------ PROVIDED TEXT ------

M-type main belt asteroid 22 Kalliope was discovered by John Russell Hind on 16th November 1852. It’s a reasonable size at about 166 km across, is probably composed mostly of metals and silicates, and has a retrograde motion. More interestingly, Kalliope also has a satellite called Linus, discovered by Jean-Luc Margot and Michael E Brown in 2001.
The name Kalliope comes from the Greek muse of epic poetry, Calliope. She was a lover of both Ares, the god of war, and Apollo. To Apollo she bore two sons: Orpheus, a man so musically talented it was said he could charm rocks, and Linus (now you see where I’ve been heading with this) the inventor of melody and rhythm. Both Ovid and Hesiod refer to Calliope as the wisest of all the muses, but as they were both poets this is hardly surprising.
Also today, from 1973, we have the launch of the third (and final) manned Skylab mission, called (confusingly) Skylab 4 (“SL-4“). Being flung upwards, via a Saturn IB launch vehicle, into their first and only spaceflights were commander Gerald P Carr, science pilot Edward G Gibson and pilot William R Pogue. The team spent 83 days docked with the Skylab space station, orbiting the Earth more than 1,000 times.
Today in 1877, Canadian-American astronomer James Craig Watson discovered his final asteroid, the large main belt member179 Klytaemnestra. This stony S-type asteroid is about 75 km across, and has a light curve giving it a rotation period of 11.13 hours, varying in by magnitude by 0.55.
A light curve is pretty much exactly what you might think. It’s a curve showing variations in brightness of the target object. Variations in the light intensity recorded can be used to infer how long it is taking the asteroid to rotate. The same method can be used to predict the shape of the asteroid.
As was fairly normal in the early days of asteroid naming, this one is a mythological Greek reference. The Spartan princess Clytemnestra was the wife of Agamemnon, king of Mycenae, and became infamous by killing both her husband and the Trojan princess Cassandra, whom he had chosen as a reward for his part in the victory over Troy.
1875⇒ I love this name. Vesto Melvin Slipher, the American astronomer responsible for providing the first proof of universal expansion, was born today in Mulberry, Indianna. Slipper lived to the grand old age of 93, and spent his entire working life at the Lowell Observatory in Flagstaff, Arizona. His brother, Earl, was also an astronomer, specialising in the study of Mars.
I have no idea where his parents got the name Vesto from, but if you conjugate the Italian verb vestirsi (to wear or get dressed) you come across it pretty quickly (1st person present indicative – I dress).

------ DATASET ENTRIES ------

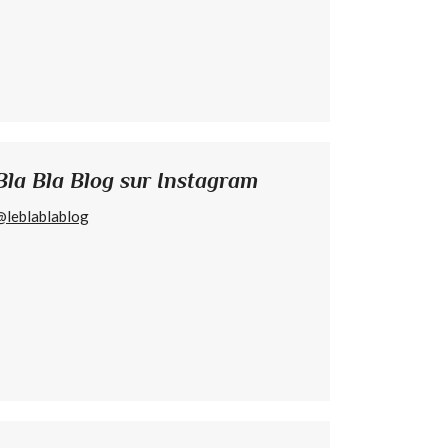
Bla Bla Blog sur Instagram
@leblablablog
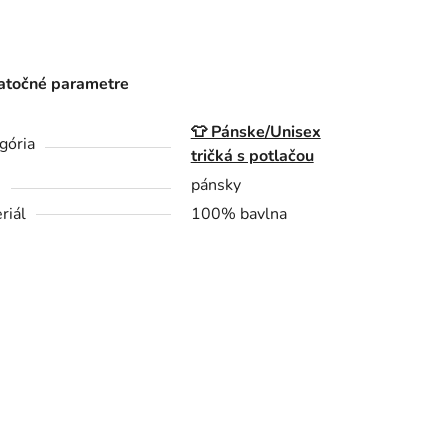
točné parametre
👕 Pánske/Unisex
gória
tričká s potlačou
h
pánsky
riál
100% bavlna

------

YOUR TASKS:
(a) For each statement, say whether it agrees with the astronomy passage and quote the words from the passage that decide it: (i) Linus, the satellite of Kalliope, was discovered in 2001; (ii) the Skylab 4 crew orbited the Earth fewer than 1,000 times; (iii) 179 Klytaemnestra is a metallic M-type asteroid.
(b) Resume the astronomy passage from its last sentence and carry it on in the same style.
The data are not needed for this work.

ANSWERS:
(a)
(i) Yes: "discovered by Jean-Luc Margot and Michael E Brown in 2001."
(ii) No: "orbiting the Earth more than 1,000 times."
(iii) No: "This stony S-type asteroid is about 75 km across"

(b)
1982 ⇒ Launch of the fifth NASA shuttle mission, STS-5, using shuttle Columbia. The four-man crew was the first to undertake an “operational” shuttle mission, by deploying two commercial satellites.
The bright 27 Euterpe is a large main belt asteroid, discovered by John Russell Hind on November 8th 1853. At opposition Euterpe can get to magnitude 8.3, making it one of the brightest asteroids.
Euterpe was Hind’s penultimate asteroid. He had discovered four the year before, so probably thought he was headed for the record books. But they dried up pretty quickly, with just this one in 1853, and one last find in 1854 (30 Urania). Hind has a crater on the Moonnamed in his honour, lying next to the crater Halley, the namesake of which is celebrating (quietly, I assume) his 361st birthday today.
Euterpe was named after the muse of music, the name deriving from the Greek meaning something approximating to “delight” or “rejoicing”.
Today’s space-filler is by the Belgian artist Godefroid Guffens, a pupil of Nicaise de Keyser, born in Hasselt, but working mostly in Antwerp.
1656 – Birth of Edmund Halley.
1875 – Discovery of asteroid 155 Scylla.
1956 – Comet Arend-Roland discovered.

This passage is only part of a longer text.